NiemanLabs reporting:
Next Tuesday, look for The New York Times to announce its first
Sunday print circulation gain…since 2006. Let three words soak in: Print. Circulation. Gain. Those are wonderful words to anyone in the newspaper business and a small encouraging sign of our turbulent times, right?
In a word: Yes. But…
I’ve been following the Sunday print/daily digital trend since the
Times went public with its pay system in January. In an elementary,
sleight-of-marketing hand, it priced its Sunday + digital offer cheaper than its digital-only offer, which has apparently worked with its many smart readers who can do basic math. Why not
get the Sunday paper in print and smartphone/tablet/online access,
especially if it’s cheaper? For readers, it makes common sense. For
publishers — almost all of whom applaud the Times ploy — it’s a way to
bolster their highest-profit day of the week, a day that brings in a
third or more of their ad revenue and is home to that precious
keep-it-to-the-bitter-end preprint business.
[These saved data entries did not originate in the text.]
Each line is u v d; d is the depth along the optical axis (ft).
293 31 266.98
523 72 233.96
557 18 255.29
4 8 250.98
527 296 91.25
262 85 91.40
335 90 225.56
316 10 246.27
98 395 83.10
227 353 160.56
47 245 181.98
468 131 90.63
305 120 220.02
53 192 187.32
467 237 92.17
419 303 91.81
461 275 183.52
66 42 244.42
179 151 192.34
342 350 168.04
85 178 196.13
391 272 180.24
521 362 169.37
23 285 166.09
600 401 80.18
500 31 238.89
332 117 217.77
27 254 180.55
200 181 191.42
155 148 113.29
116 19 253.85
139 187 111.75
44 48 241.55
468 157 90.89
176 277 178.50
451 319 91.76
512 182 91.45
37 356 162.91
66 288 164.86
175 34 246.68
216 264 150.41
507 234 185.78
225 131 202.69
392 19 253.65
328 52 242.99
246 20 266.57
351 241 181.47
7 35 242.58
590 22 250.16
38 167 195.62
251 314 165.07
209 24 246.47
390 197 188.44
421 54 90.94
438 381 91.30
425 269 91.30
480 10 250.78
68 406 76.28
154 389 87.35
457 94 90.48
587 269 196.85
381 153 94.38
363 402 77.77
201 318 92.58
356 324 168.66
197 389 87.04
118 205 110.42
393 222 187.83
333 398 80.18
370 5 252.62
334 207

That simple pricing twist has apparently turned a five-year-old
negative line into a thin, positive one at the Times. In addition,
circulation revenue is up — not a lot at 1 percent, but up — at the
Times in the last quarter, so the overall move to get readers to pay
more of the freight of the news business is moving in the right
direction.
What’s been dismaying this week, as I talk with many
publishers at the dozens of other dailies now charging for digital
access, is that it’s hard to find the Times model moving similar
Sunday-plus trends elsewhere. Publishers don’t want to disclose
actual numbers, but the apparent consensus among those who have charged
for six months or more (which covers the reporting period we’ll see
when the Audit Bureau of Circulation FAS-FAX numbers
releases its half-yearly numbers Tuesday) is that print/digital reader
bundling hasn’t had much effect on the decline in circulation numbers.